Crítica: Love

A relação entre o amor e o sexo é contada em "Love" sob a desconstrução da vida de Murphy, personagem de Karl Glusman, com direito a cenas de sexo em 3D.

Polêmico e tão esperado pelo público, Love atrai aos cinemas os curiosos pelo burburinho causado pelo seu teor altamente sexual, após a polêmica exibição no Festival de Cannes. Mas o diretor Gaspar Noe deixa claro, assim que começa o filme – e reafirma isso lá pelo meio, utilizando da metalinguagem – que a produção é, primariamente, sobre o amor em suas diversas fases de um relacionamento.

Em “Love” conhecemos Murphy (Karl Glusman), um cineasta que vê sua relação amorosa com a jovem Electra (Aomi Muyock) desmoronar e acaba aprisionado num indesejado casamento com Omi (Klara Kristin). Noe aposta na não-linearidade para prender o público e envolvê-lo na trama, que inicia mostrando a vida de Murphy nos tempos atuais e faz uma pausa para revisitar o seu passado, através de flashbacks, até retornar aos tempos atuais e realizar o desfecho da história alternando o desenvolvimento do personagem no presente com uma rede alternativa, criada pelos desejos de sua mente.

A não-linearidade de “Love” serve como apoio para a inserção do sexo no filme. Para Murphy, as melhores coisas da vida são o amor e o sexo e cada ato de amor é retratado no filme através do sexo. A montagem proposta por Gaspar Noe traz uma boa relação entre o desenvolvimento do roteiro e as inserções das cenas de sexo.

O que pesa contra “Love” é o excesso desse apelo sexual – cada cena de sexo se encaixa no filme com um propósito, que se perde ao tornar-se cansativa pelo seu longo tempo de exposição. É inevitável compará-lo aqui com “Ninfomaníaca”, de Lars Von Trier, que embora tenham perfis diferentes, soube dosar bem estas cenas sem deixar que a história perdesse o fôlego.

A fotografia de Benoît Debie se relacionou expressivamente com o trabalho de Noe, utilizando de filtros com cores quentes – destaca-se o vermelho – para retratar flashbacks e o estado mental das personagens, bem como a forma com que explorou os enquadramentos estáticos nas tomadas de conteúdo sexual. A trilha sonora, que usou de intensas batidas eletrônicas mixadas a conhecidas músicas clássicas, deu o tom necessário para que o público pudesse perceber o que cada personagem sentia ao longo dos acontecimentos.

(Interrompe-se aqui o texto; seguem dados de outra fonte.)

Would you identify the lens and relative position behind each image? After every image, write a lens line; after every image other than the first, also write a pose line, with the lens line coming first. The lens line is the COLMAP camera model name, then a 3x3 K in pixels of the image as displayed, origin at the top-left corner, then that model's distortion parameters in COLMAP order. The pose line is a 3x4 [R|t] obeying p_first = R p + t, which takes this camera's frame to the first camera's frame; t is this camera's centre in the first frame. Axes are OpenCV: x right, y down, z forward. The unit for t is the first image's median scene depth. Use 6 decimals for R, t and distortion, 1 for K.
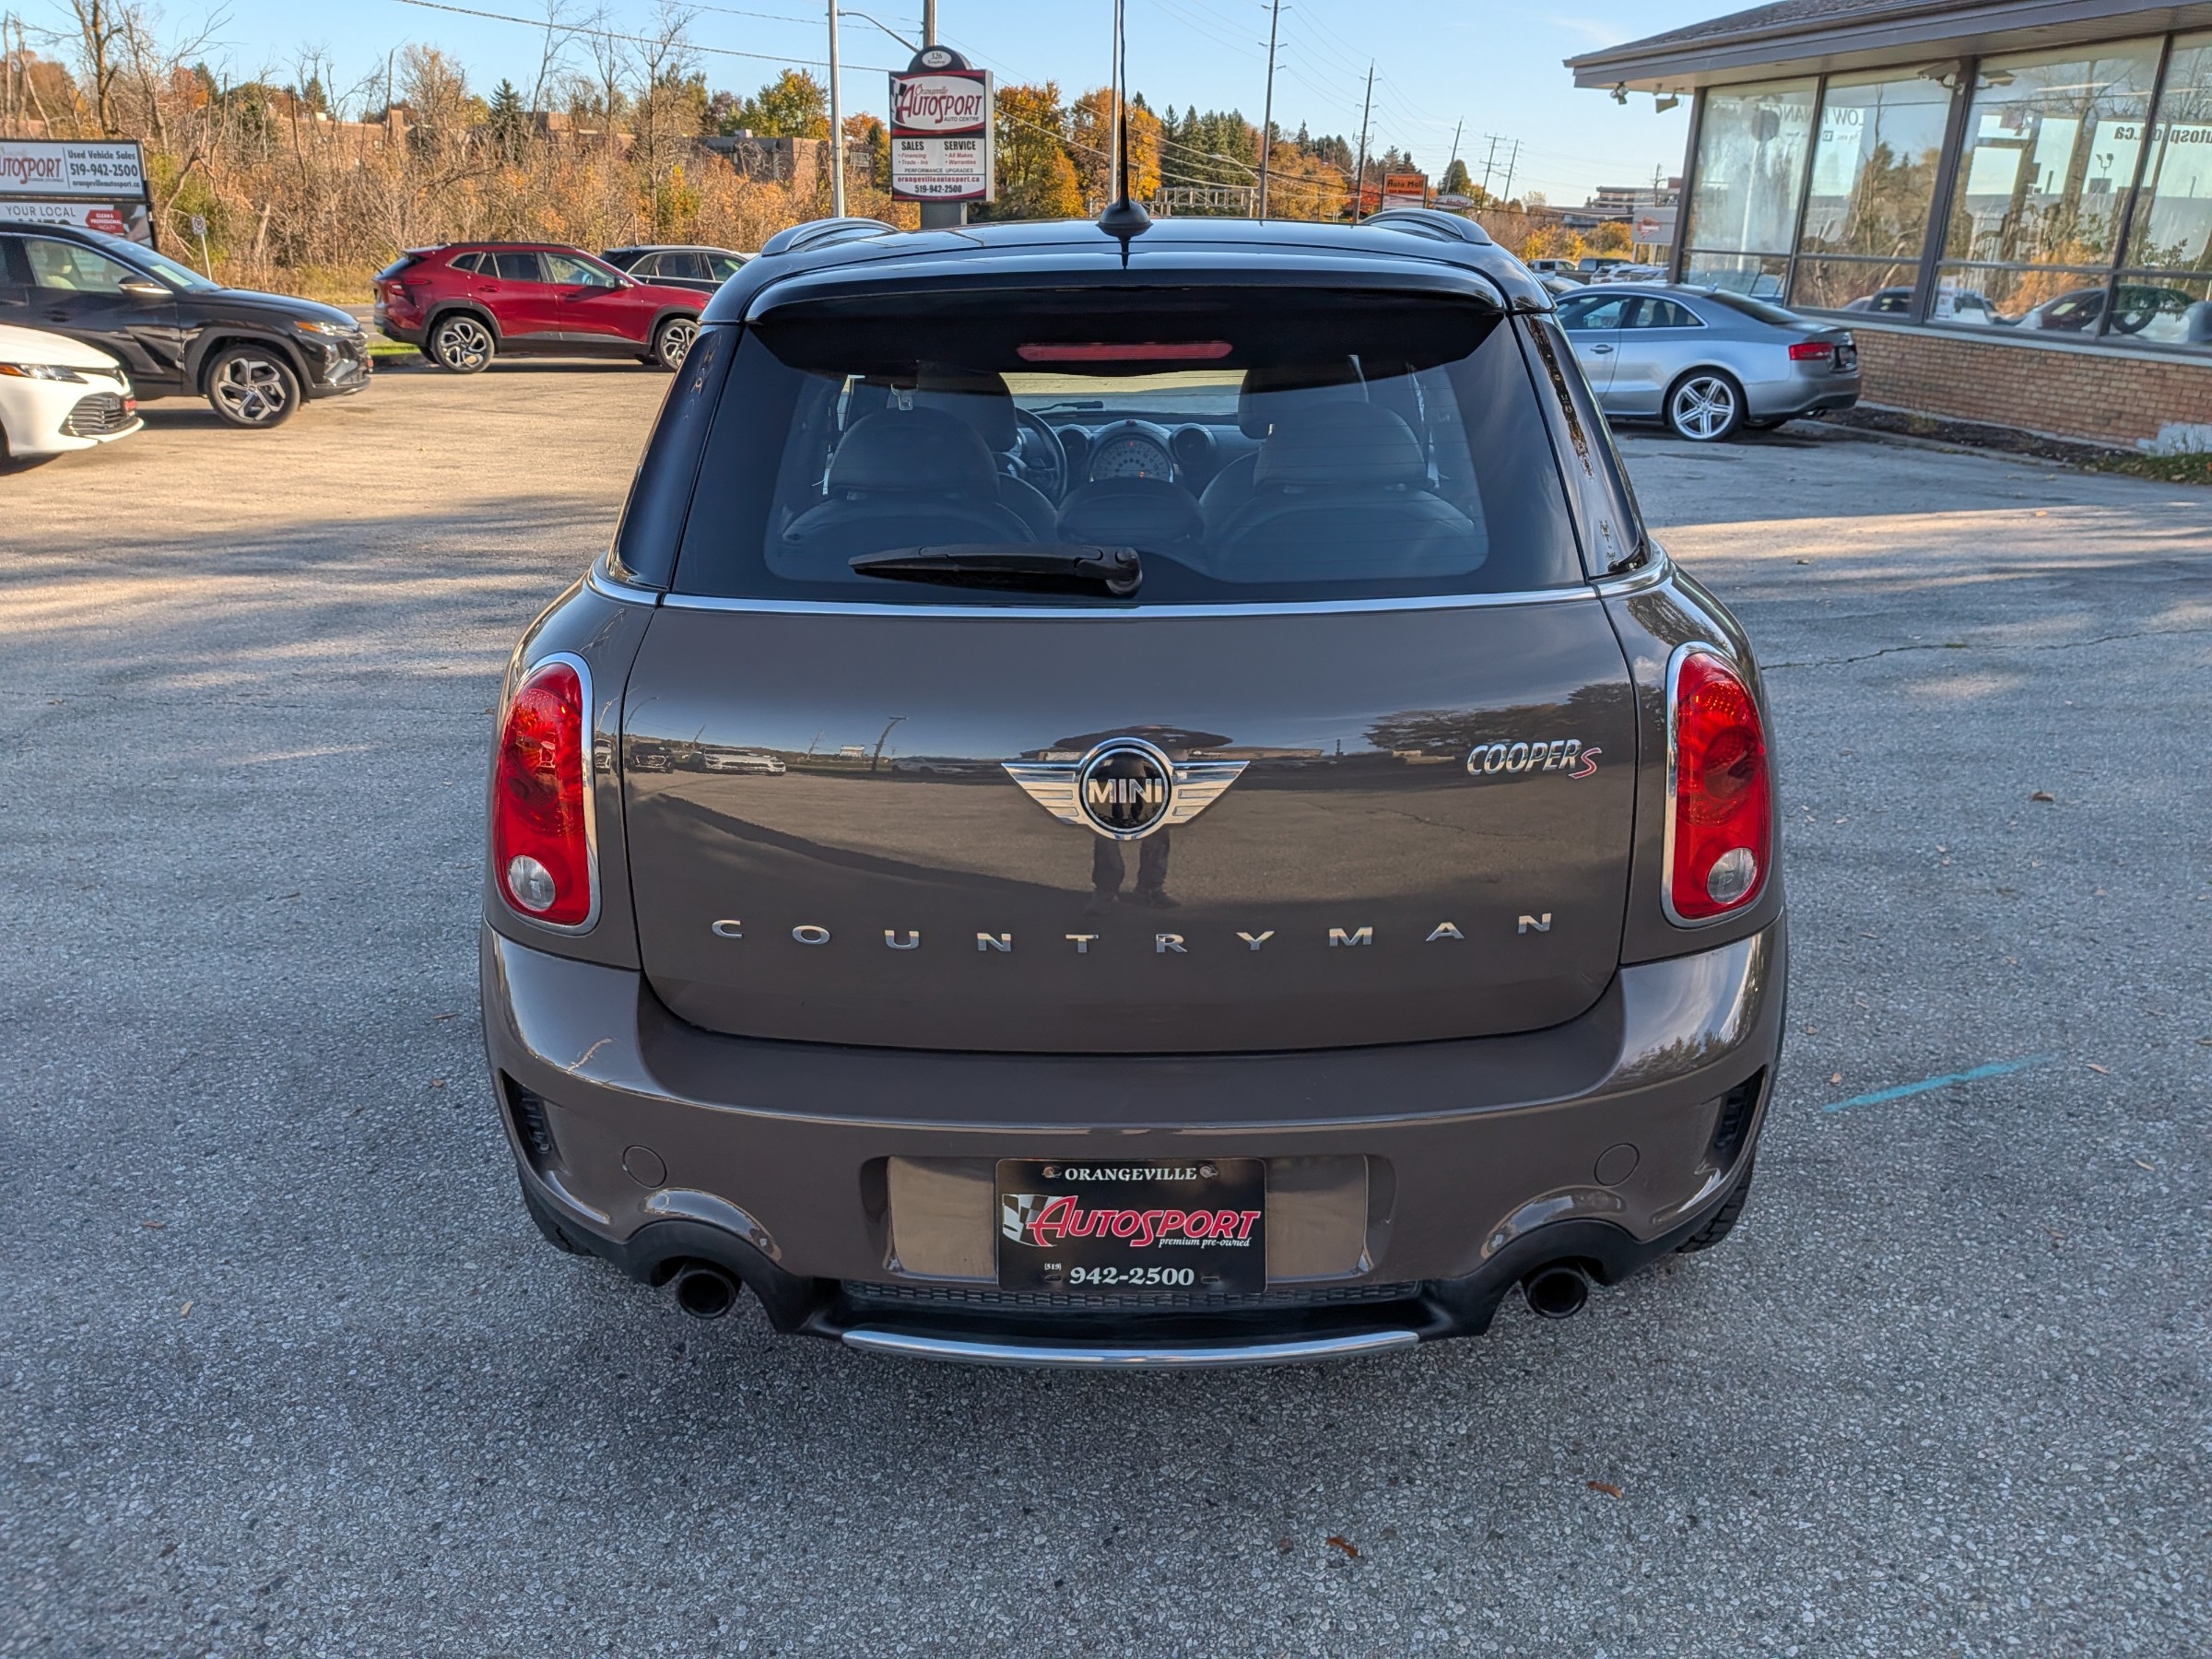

A ideia de desenvolver “Love” em 3D pode ter sido só uma estratégia de marketing – atraiu muitos curiosos que além do sexo, queriam vê-lo saltando da tela. Utilizar desse recurso funcionou ao reproduzir profundidade as cenas, na maioria das vezes isolando Murphy mais próximo câmera em relação ao ambiente e deixando claro o seu estado de solidão e abstinência de Electra. A quem esperava a tão comentada cena da ejaculação que sai da telona, o efeito pouco funciona.

Com uma fotografia e trilha sonora que combinaram bem com a trama e os efeitos 3D que contribuíram para aproximar o espectador da decadência que se tornou a vida de Murphy, Gaspar Noe promove uma narrativa bem desenhada ainda que possua um roteiro não-linear, mas desconstrói esse trabalho com o excesso de sexo, que deixa de ser necessário e torna-se apelativo. Ainda assim, traça com sucesso o perfil psicológico das personagens, mostrando as relações do amor com o sexo e vice-versa, e o quanto a falta ou o excesso desses dois itens afetam um relacionamento amoroso.